## Excerpted passage
From 4a56c601b2b4ec364f808b25d6e9d9adfd4d3ce2 Mon Sep 17 00:00:00 2001
From: Nikita Fomichev <nikita.fomichev@clickhouse.com>
Date: Fri, 12 Jul 2024 01:11:13 +0200
Subject: [PATCH 05/14] Stateless tests: decrease CI timeout

---
 docker/test/stateless/run.sh | 6 +++---
 tests/ci/ci_definitions.py   | 2 +-
 2 files changed, 4 insertions(+), 4 deletions(-)

diff --git a/docker/test/stateless/run.sh b/docker/test/stateless/run.sh
index 5747ead7986..cb699926cbb 100755
--- a/docker/test/stateless/run.sh
+++ b/docker/test/stateless/run.sh
@@ -6,8 +6,8 @@ source /setup_export_logs.sh
 # fail on errors, verbose and export all env variables
 set -e -x -a
 
-MAX_RUN_TIME=${MAX_RUN_TIME:-10800}
-MAX_RUN_TIME=$((MAX_RUN_TIME == 0 ? 10800 : MAX_RUN_TIME))
+MAX_RUN_TIME=${MAX_RUN_TIME:-7200}
+MAX_RUN_TIME=$((MAX_RUN_TIME == 0 ? 7200 : MAX_RUN_TIME))
 
 USE_DATABASE_REPLICATED=${USE_DATABASE_REPLICATED:=0}
 USE_SHARED_CATALOG=${USE_SHARED_CATALOG:=0}
@@ -320,7 +320,7 @@ export -f run_tests
 
 
 # This should be enough to setup job and collect artifacts
-TIMEOUT=$((MAX_RUN_TIME - 600))
+TIMEOUT=$((MAX_RUN_TIME - 700))
 if [ "$NUM_TRIES" -gt "1" ]; then
     # We don't run tests with Ordinary database in PRs, only in master.

## Check your understanding
#1 In the patch, what new default value is assigned to MAX_RUN_TIME?
#2 Reproduce the portion of the patch from "From 4a56c601b2b4ec364f808b25d6e9d9adfd4d3ce2 Mon" up to and including "insertions(+), 4 deletions(-)".
The records that come next are separate material, distinct from the patch.

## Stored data
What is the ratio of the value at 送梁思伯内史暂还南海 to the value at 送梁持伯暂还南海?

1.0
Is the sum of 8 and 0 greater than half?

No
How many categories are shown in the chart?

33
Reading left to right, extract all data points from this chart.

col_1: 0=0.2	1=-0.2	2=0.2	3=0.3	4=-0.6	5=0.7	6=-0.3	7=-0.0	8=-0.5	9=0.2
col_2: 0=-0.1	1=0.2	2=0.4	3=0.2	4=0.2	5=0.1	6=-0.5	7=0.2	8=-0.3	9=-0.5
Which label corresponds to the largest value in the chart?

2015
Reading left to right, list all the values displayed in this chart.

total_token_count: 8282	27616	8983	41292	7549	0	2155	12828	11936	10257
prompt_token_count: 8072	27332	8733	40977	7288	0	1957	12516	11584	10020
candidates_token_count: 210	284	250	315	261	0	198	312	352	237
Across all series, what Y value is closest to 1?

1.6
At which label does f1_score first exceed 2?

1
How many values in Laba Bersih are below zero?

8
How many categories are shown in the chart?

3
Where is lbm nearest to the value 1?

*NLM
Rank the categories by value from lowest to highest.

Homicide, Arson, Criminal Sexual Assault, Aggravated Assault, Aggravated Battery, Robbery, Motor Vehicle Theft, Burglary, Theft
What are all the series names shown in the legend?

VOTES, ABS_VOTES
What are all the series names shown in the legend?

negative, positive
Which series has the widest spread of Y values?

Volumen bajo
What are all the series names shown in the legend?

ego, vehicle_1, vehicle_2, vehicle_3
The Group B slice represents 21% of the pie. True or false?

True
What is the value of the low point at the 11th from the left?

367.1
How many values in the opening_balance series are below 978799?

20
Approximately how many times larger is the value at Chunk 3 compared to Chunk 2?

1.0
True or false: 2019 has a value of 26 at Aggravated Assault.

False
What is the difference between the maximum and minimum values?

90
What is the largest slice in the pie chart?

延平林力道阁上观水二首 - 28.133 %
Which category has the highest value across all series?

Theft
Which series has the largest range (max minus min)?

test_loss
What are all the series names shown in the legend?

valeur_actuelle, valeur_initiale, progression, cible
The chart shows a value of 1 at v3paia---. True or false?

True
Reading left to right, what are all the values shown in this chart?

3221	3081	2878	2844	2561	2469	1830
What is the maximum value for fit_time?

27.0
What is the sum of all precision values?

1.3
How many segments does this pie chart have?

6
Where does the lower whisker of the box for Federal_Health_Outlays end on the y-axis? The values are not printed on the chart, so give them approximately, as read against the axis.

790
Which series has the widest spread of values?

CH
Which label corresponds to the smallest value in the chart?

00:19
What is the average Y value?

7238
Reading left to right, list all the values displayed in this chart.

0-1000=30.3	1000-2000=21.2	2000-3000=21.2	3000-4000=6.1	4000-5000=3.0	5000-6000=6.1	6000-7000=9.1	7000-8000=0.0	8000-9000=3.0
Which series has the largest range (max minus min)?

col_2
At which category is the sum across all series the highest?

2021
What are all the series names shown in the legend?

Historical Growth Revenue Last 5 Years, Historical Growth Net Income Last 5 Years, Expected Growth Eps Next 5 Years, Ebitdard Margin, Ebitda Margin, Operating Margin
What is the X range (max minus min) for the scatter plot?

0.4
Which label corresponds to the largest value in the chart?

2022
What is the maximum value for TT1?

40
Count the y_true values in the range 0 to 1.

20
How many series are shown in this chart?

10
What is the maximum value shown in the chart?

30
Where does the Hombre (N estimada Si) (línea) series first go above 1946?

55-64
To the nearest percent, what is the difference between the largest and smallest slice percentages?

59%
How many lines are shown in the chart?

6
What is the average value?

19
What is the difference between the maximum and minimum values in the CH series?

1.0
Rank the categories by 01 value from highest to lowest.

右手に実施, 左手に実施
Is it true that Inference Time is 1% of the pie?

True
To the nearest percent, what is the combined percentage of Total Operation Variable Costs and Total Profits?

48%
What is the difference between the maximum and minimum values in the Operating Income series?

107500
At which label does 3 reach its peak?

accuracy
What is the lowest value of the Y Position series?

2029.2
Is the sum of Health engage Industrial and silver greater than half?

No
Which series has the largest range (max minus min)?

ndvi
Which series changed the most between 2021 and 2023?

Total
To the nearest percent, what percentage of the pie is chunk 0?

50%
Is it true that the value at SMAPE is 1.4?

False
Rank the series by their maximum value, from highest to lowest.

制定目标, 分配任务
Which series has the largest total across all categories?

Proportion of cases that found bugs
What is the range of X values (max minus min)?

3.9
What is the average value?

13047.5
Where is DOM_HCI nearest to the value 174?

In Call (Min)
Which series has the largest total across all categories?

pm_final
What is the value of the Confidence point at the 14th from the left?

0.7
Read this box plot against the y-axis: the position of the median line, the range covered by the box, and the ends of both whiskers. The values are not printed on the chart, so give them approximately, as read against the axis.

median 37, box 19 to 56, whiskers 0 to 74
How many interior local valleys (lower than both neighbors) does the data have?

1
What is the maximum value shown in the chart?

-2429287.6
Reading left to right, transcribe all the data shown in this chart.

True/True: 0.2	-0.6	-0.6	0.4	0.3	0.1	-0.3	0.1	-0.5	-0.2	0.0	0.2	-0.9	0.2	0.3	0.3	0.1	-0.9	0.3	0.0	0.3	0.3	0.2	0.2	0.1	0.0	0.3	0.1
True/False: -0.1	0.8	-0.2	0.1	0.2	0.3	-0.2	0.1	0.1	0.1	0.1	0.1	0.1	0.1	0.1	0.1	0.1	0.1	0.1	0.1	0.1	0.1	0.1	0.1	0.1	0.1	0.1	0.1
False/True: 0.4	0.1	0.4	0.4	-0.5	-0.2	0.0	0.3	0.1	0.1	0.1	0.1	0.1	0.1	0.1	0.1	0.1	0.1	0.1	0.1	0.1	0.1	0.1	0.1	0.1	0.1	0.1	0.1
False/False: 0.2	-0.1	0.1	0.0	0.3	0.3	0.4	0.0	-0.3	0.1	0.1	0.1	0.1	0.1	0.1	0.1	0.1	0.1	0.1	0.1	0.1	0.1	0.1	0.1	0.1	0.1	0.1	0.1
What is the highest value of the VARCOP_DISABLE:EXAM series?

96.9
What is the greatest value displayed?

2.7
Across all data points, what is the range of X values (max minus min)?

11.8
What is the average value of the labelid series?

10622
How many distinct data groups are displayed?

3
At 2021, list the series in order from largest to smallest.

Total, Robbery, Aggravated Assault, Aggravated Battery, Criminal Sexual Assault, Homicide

## Task answers
#1 7200

#2
From 4a56c601b2b4ec364f808b25d6e9d9adfd4d3ce2 Mon Sep 17 00:00:00 2001
From: Nikita Fomichev <nikita.fomichev@clickhouse.com>
Date: Fri, 12 Jul 2024 01:11:13 +0200
Subject: [PATCH 05/14] Stateless tests: decrease CI timeout

---
 docker/test/stateless/run.sh | 6 +++---
 tests/ci/ci_definitions.py   | 2 +-
 2 files changed, 4 insertions(+), 4 deletions(-)